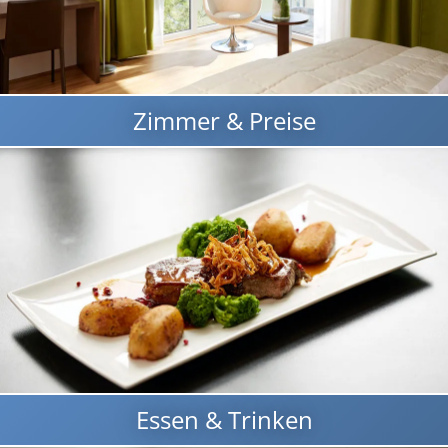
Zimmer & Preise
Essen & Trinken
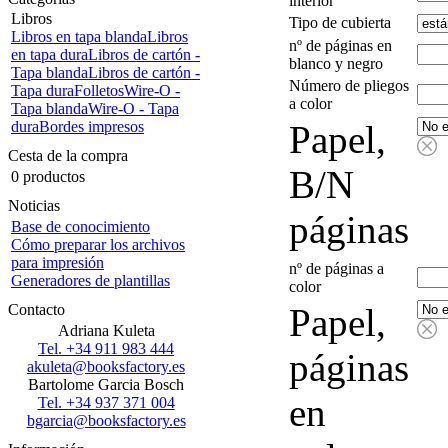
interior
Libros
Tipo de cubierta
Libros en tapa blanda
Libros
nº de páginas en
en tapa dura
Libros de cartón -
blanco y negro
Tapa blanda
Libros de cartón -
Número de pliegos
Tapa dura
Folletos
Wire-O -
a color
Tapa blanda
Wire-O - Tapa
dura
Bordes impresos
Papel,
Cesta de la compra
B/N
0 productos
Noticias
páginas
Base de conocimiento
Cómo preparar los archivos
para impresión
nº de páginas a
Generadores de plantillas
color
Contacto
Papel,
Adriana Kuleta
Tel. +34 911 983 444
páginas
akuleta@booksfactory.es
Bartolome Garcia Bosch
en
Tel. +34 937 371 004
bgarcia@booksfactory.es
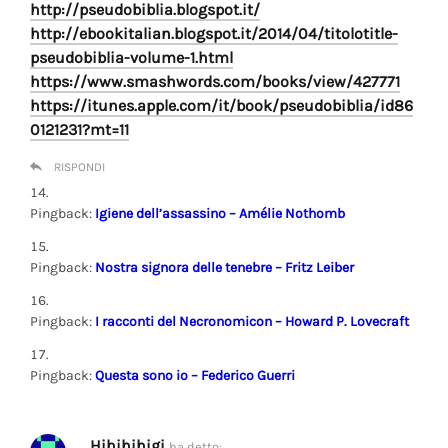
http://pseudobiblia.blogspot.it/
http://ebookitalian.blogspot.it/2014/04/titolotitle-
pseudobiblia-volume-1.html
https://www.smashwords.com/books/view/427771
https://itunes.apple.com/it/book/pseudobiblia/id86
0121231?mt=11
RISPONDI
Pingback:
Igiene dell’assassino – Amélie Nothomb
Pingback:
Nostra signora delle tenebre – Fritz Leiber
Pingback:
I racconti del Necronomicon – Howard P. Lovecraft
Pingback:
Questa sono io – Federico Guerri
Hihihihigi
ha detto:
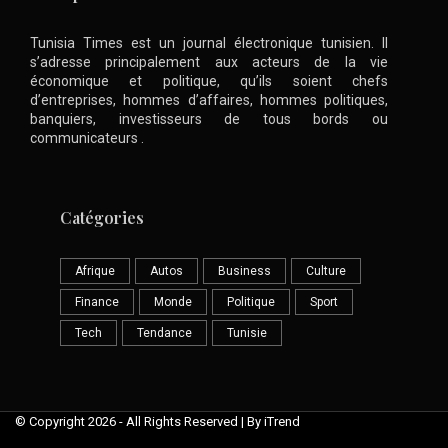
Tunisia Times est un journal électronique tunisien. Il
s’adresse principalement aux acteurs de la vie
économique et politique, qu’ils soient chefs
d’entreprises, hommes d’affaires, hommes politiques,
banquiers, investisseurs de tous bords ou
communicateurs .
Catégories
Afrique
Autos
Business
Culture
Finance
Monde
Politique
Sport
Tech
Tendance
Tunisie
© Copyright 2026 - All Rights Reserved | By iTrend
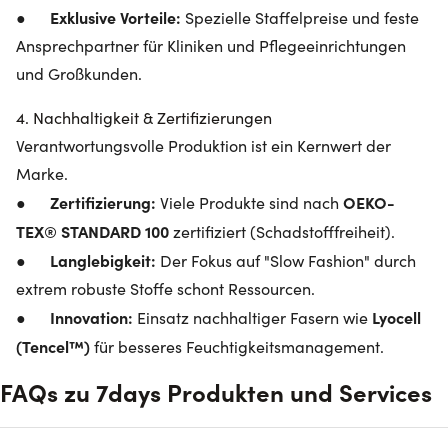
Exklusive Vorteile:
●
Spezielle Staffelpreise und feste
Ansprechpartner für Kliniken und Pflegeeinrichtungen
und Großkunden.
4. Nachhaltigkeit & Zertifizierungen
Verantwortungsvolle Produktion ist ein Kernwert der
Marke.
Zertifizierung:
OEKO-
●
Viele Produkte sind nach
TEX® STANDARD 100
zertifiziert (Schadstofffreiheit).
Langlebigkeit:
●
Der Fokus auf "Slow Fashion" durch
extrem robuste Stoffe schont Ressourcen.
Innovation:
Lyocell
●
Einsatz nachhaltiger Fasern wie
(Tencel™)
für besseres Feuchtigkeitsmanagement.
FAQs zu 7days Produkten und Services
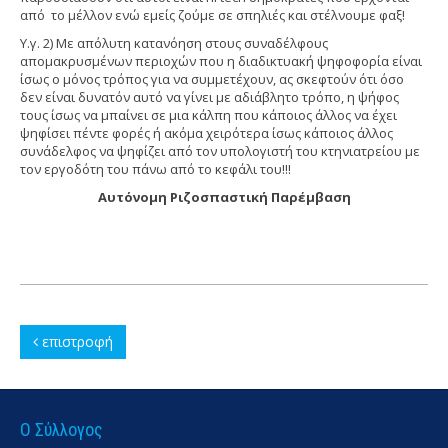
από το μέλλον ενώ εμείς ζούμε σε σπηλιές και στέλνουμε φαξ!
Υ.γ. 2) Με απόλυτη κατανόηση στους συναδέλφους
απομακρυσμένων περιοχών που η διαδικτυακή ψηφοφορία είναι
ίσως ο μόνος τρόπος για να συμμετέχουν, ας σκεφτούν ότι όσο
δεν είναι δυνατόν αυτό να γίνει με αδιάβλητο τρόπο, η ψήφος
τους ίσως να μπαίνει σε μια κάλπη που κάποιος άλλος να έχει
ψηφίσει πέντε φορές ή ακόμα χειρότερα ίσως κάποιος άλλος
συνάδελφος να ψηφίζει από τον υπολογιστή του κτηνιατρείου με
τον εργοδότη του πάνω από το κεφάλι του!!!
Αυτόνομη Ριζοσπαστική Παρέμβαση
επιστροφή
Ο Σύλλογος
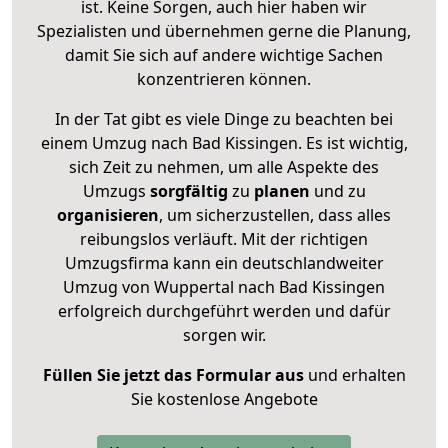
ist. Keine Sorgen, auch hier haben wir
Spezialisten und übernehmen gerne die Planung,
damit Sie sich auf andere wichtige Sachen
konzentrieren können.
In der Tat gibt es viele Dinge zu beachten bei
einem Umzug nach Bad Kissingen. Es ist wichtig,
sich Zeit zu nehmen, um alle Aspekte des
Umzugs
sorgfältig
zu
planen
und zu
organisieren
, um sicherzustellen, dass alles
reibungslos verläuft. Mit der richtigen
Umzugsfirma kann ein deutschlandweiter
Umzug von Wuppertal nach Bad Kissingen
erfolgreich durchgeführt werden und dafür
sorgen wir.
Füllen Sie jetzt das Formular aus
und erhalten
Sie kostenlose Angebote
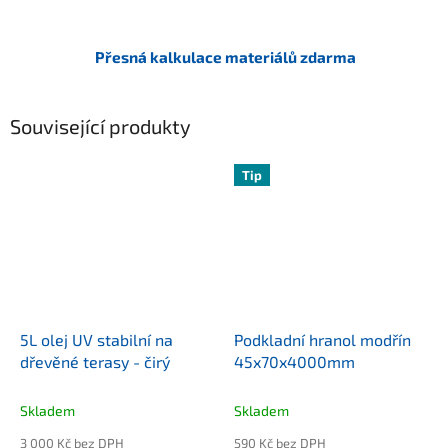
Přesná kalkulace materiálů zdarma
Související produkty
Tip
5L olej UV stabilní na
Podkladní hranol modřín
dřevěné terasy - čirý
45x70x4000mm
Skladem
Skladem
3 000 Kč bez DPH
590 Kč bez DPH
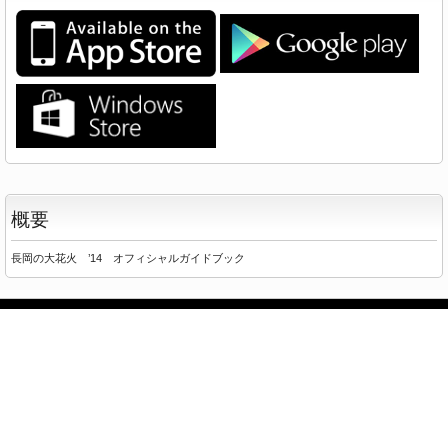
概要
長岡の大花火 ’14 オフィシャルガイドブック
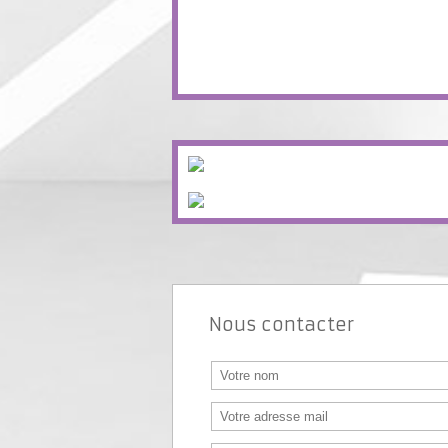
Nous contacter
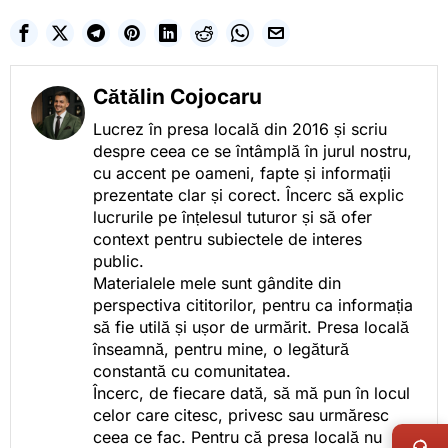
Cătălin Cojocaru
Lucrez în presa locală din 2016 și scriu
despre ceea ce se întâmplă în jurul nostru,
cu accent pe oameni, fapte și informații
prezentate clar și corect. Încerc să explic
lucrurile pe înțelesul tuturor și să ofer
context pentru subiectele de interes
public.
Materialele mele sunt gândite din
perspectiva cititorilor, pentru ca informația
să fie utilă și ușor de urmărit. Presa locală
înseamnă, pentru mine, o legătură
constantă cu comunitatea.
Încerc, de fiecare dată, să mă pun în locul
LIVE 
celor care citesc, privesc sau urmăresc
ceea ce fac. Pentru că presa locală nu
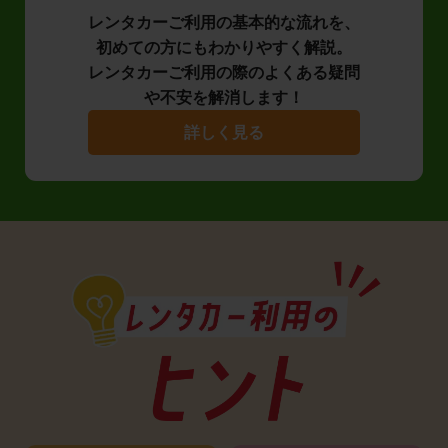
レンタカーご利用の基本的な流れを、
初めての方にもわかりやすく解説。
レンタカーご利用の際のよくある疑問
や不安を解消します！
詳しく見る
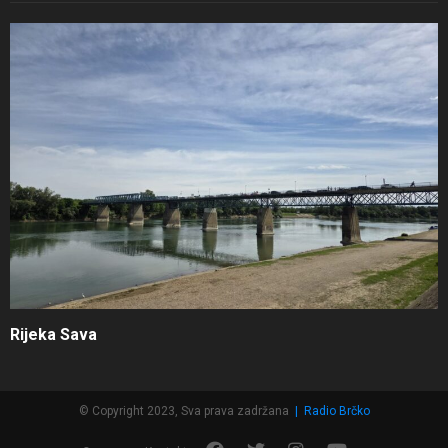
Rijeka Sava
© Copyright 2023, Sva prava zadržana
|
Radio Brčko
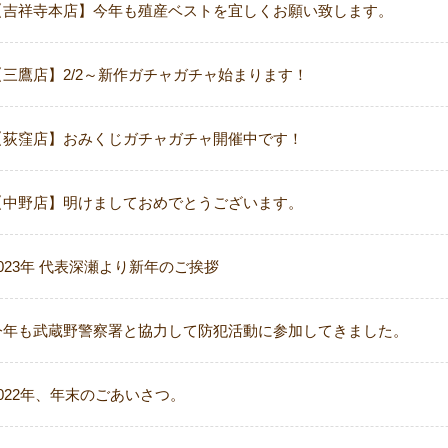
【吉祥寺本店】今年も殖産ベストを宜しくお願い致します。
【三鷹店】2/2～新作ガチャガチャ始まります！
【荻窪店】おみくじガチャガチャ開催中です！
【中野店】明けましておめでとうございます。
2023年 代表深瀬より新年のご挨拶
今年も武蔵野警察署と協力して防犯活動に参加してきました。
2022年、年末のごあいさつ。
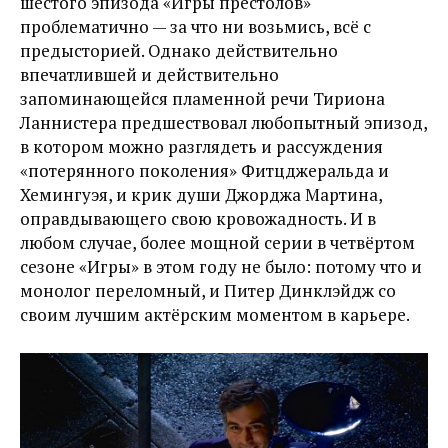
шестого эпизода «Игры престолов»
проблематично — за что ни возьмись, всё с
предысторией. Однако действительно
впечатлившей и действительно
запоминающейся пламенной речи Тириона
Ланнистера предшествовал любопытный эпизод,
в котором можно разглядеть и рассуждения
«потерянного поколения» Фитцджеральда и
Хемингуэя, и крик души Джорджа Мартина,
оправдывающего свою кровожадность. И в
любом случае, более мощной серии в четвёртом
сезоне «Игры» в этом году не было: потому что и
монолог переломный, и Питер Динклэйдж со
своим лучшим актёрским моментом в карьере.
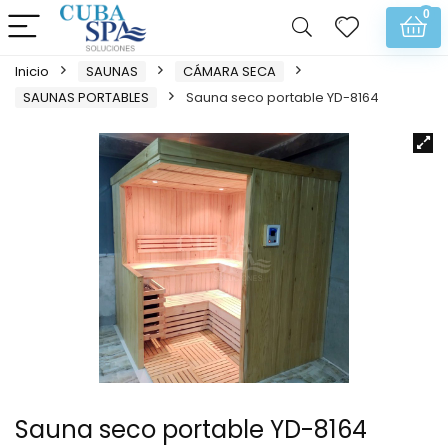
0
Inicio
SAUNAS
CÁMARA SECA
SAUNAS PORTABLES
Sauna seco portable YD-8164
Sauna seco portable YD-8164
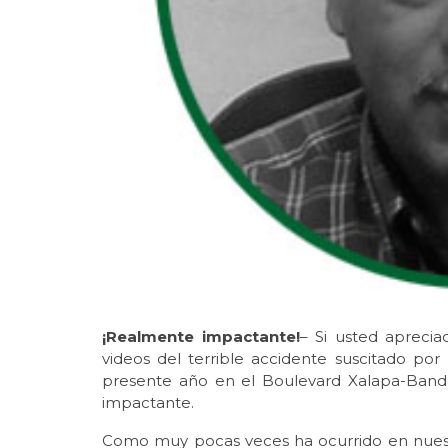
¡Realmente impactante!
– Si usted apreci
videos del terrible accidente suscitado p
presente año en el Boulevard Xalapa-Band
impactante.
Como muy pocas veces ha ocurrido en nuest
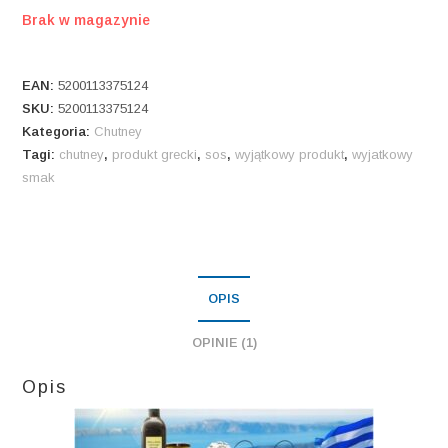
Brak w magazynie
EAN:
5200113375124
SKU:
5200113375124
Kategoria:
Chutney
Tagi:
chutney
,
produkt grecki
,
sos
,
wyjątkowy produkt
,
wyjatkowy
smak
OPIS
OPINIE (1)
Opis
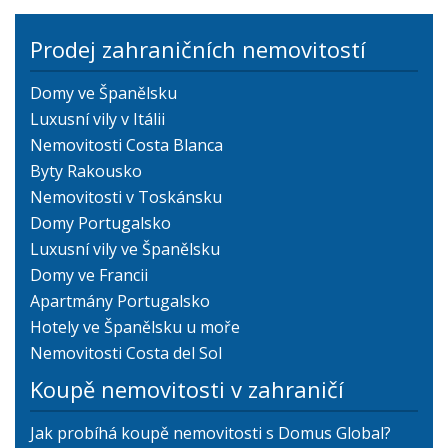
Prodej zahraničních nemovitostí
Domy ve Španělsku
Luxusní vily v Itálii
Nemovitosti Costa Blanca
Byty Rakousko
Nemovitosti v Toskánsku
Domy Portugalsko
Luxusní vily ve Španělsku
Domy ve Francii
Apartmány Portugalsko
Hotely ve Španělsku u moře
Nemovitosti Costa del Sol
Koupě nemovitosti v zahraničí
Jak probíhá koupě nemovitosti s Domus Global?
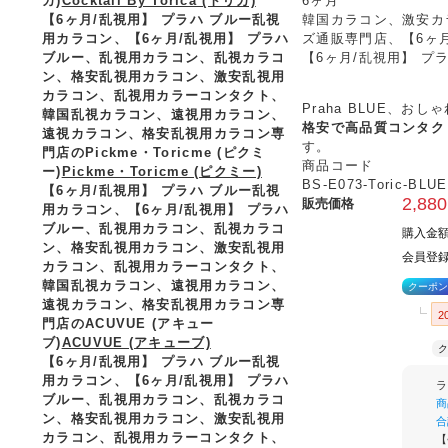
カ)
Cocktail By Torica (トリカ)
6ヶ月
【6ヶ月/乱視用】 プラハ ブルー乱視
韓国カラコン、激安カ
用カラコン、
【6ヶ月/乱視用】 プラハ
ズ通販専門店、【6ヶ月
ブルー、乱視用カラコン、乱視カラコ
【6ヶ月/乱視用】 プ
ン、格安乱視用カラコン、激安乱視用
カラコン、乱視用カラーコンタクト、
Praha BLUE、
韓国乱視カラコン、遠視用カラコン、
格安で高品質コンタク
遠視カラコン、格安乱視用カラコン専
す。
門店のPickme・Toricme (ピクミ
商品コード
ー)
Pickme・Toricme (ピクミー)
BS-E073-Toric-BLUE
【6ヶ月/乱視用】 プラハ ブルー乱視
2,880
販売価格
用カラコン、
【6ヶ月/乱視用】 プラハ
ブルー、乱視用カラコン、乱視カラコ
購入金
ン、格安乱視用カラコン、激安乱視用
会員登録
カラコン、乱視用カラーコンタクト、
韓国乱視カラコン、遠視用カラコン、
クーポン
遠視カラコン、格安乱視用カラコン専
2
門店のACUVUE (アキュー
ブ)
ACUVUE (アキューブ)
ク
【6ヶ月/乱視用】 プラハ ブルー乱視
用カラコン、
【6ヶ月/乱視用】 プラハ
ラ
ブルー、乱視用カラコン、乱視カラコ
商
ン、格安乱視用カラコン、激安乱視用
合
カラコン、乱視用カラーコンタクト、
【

○ ○ ○ ○ ○ ○ ○

• _Work order_
Can you gather every line in the records above that contains the string "Copyright" and copy each of those lines out in full?

• _Finished task_
© Copyright 2026 - All Rights Reserved | By iTrend
© Copyright 2023, Sva prava zadržana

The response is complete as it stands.